Além do problema de definição, o acesso a dados comparativos é dificultado pela variedade de desastres e diferentes metodologias. A seca, por exemplo, não costuma ser considerada causa de deslocamentos no Brasil, afirma Andrea Pacífico, que tem pesquisa sobre o sertão do Nordeste.
"Meu pai e mãe são do sertão de Alagoas, sempre ouvi sobre as dificuldades dos sertanejos. Eles não têm nada de retirante. São forçados a migrar por sobrevivência", diz ela, que há três anos faz pesquisa de campo com deslocados por barragens na Paraíba.

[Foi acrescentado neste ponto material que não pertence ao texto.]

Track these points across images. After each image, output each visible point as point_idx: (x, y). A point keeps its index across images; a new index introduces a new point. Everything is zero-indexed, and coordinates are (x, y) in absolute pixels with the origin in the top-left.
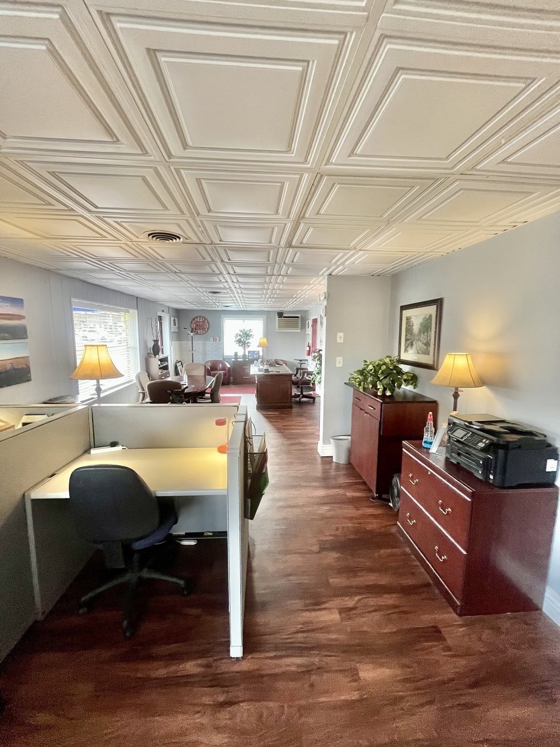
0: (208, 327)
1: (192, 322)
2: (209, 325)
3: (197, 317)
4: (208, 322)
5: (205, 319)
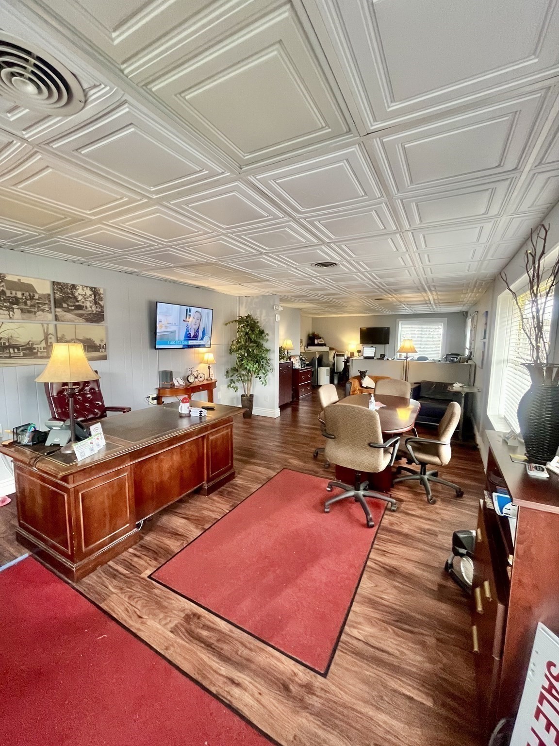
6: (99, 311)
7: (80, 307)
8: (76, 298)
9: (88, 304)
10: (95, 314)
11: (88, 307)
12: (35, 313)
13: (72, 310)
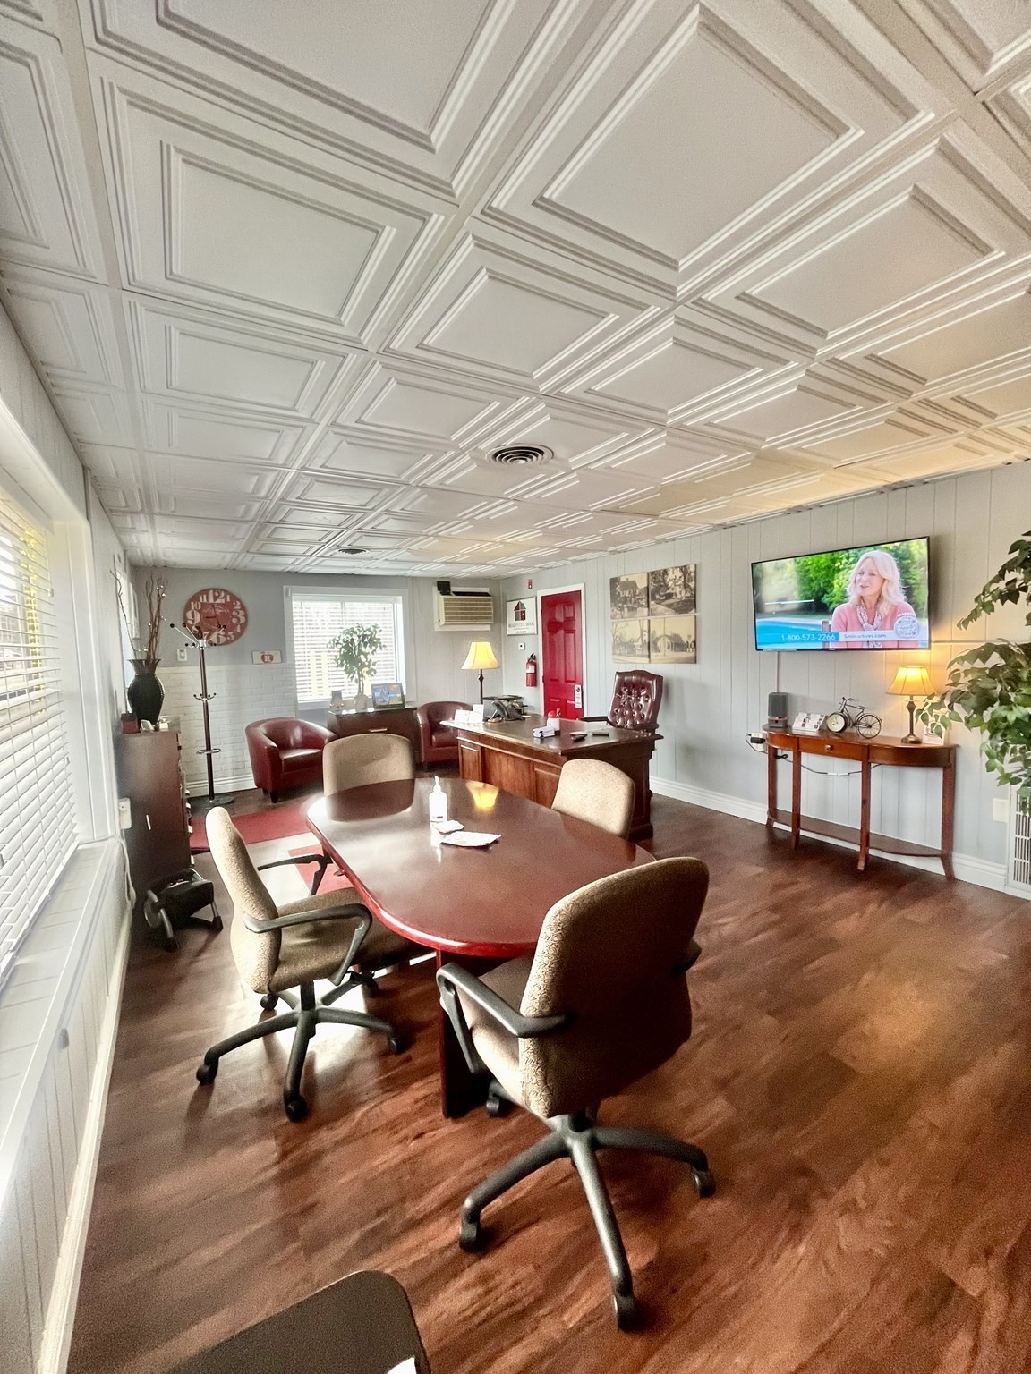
0: (243, 620)
1: (188, 608)
2: (246, 616)
3: (206, 592)
4: (243, 608)
5: (234, 598)
6: (688, 597)
7: (669, 596)
8: (666, 585)
9: (678, 590)
10: (685, 601)
11: (678, 592)
12: (636, 609)
13: (664, 600)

De acordo com Ricardo Fal-Dutra Santos, coordenador regional do IDMC para as Américas, Europa e Ásia Central, como a seca é um desastre de evolução lenta, é mais difícil identificá-la como causa de deslocamento. Ainda assim, o relatório do observatório aponta 32 mil deslocamentos devido à seca na Amazônia em 2023, contra 700 em 2022. "É um aumento significativo", afirma. "O que continua uma lacuna para nosso entendimento são os números baixos de deslocamentos por queimadas, que sabemos que ocorrem, mas não se refletem nos dados no Brasil."
Natureza cíclica
De acordo com Santos, para a adoção de políticas públicas, é importante notar que os desastres têm uma natureza cíclica. No Rio Grande do Sul, a gravidade de enchentes anteriores foi desconsiderada, e famílias atingidas continuaram nos mesmos lugares que foram novamente destruídos, em intensidade muito mais forte. Agora, cidades inteiras do Rio Grande do Sul terão que ser reconstruídas, como Eldorado do Sul, Lajeado e Muçum.

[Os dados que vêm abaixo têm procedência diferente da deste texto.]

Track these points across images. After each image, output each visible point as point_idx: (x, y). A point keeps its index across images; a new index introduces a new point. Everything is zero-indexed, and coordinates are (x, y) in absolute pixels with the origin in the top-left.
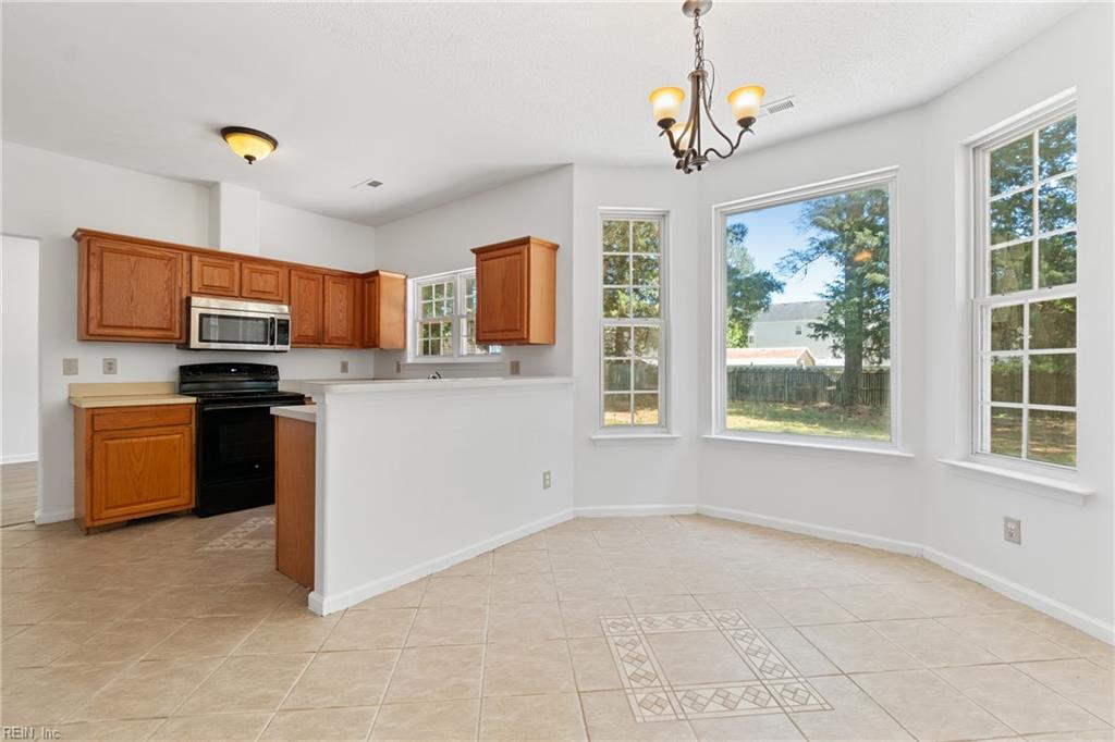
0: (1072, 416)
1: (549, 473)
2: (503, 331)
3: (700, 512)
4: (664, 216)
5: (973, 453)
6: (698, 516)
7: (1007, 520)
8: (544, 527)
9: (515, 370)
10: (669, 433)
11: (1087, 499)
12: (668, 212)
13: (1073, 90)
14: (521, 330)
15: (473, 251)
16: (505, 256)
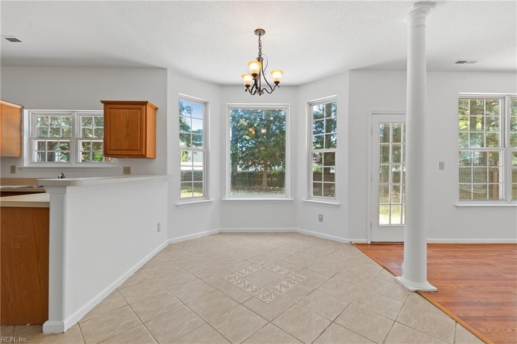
0: (333, 185)
1: (160, 224)
2: (126, 150)
3: (221, 231)
4: (206, 103)
5: (309, 197)
6: (220, 233)
7: (320, 215)
8: (159, 251)
9: (127, 171)
10: (208, 199)
11: (338, 206)
12: (208, 102)
13: (336, 95)
14: (141, 150)
15: (102, 102)
16: (129, 109)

Morando desde 2013 em Eldorado do Sul, Giancarlo Ugalde viveu duas temporadas de fortes chuvas em 2023. Em setembro, a cidade não foi alagada. Em novembro, os bairros mais baixos foram inundados, mas sua casa ficou protegida. Quando as chuvas das últimas semanas começaram, ele e a mulher, que pretendiam se mudar por conta de uma proposta de trabalho, apressaram a transferência para Sertão Santana com a filha de 4 anos. A casa nova já é abrigo para diversos de seus parentes de Eldorado do Sul, que foi completamente inundada.

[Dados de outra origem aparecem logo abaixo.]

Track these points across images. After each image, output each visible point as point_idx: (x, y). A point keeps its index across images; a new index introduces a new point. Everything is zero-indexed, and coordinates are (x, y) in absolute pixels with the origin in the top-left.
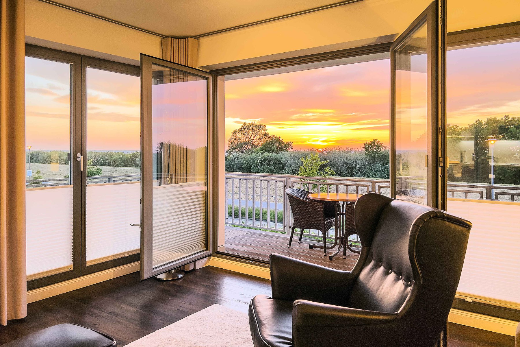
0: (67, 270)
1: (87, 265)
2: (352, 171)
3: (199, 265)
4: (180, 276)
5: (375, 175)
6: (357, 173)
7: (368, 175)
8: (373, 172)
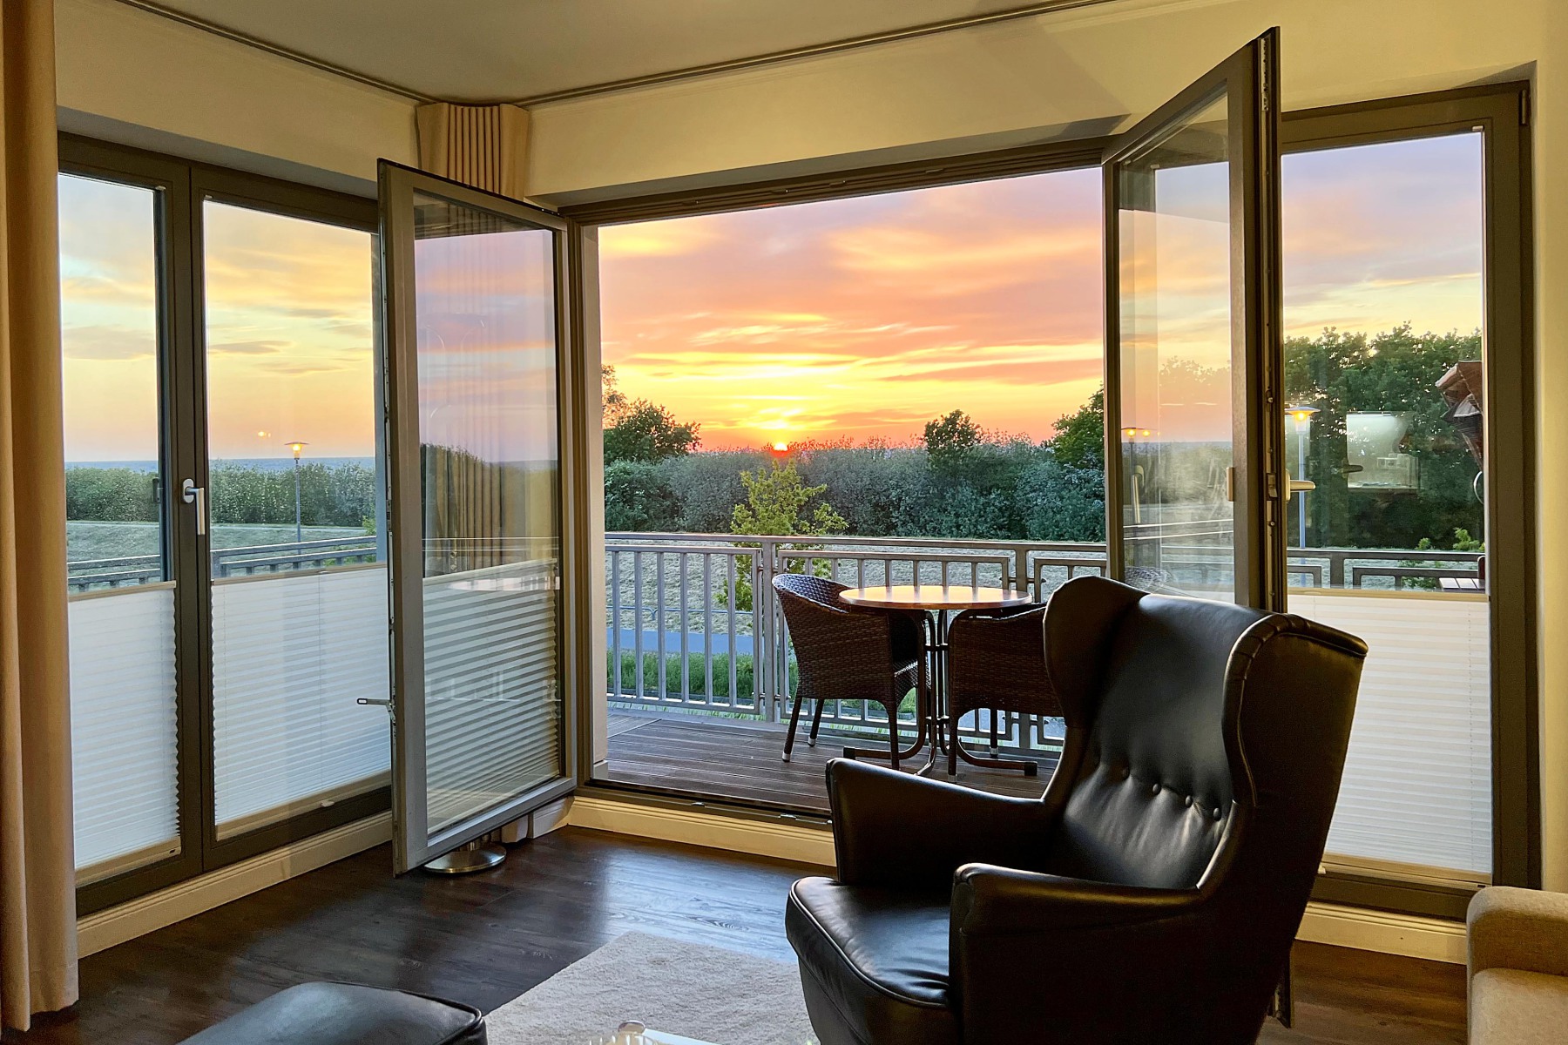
0: (167, 854)
1: (220, 836)
2: (888, 516)
3: (543, 824)
4: (496, 859)
5: (958, 527)
6: (904, 524)
7: (935, 528)
8: (948, 520)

"Os padrinhos da minha filha e os pais da minha comadre estão aqui porque perderam tudo, a água chegou até o teto. Um tio perdeu a casa e a empresa", conta Ugalde, de 41 anos. "Retornamos no sábado para ver nossa casa porque o rio recuou, mas é um cenário de guerra, a cidade toda ficou debaixo de água. Tem muita sujeira, cheiro horrível. Mesmo que alguém possa voltar para casa, não tem mercado, não tem padaria, não tem nada. A cidade vai ter que nascer de novo. Quem tem a possibilidade de não voltar para Eldorado não vai voltar."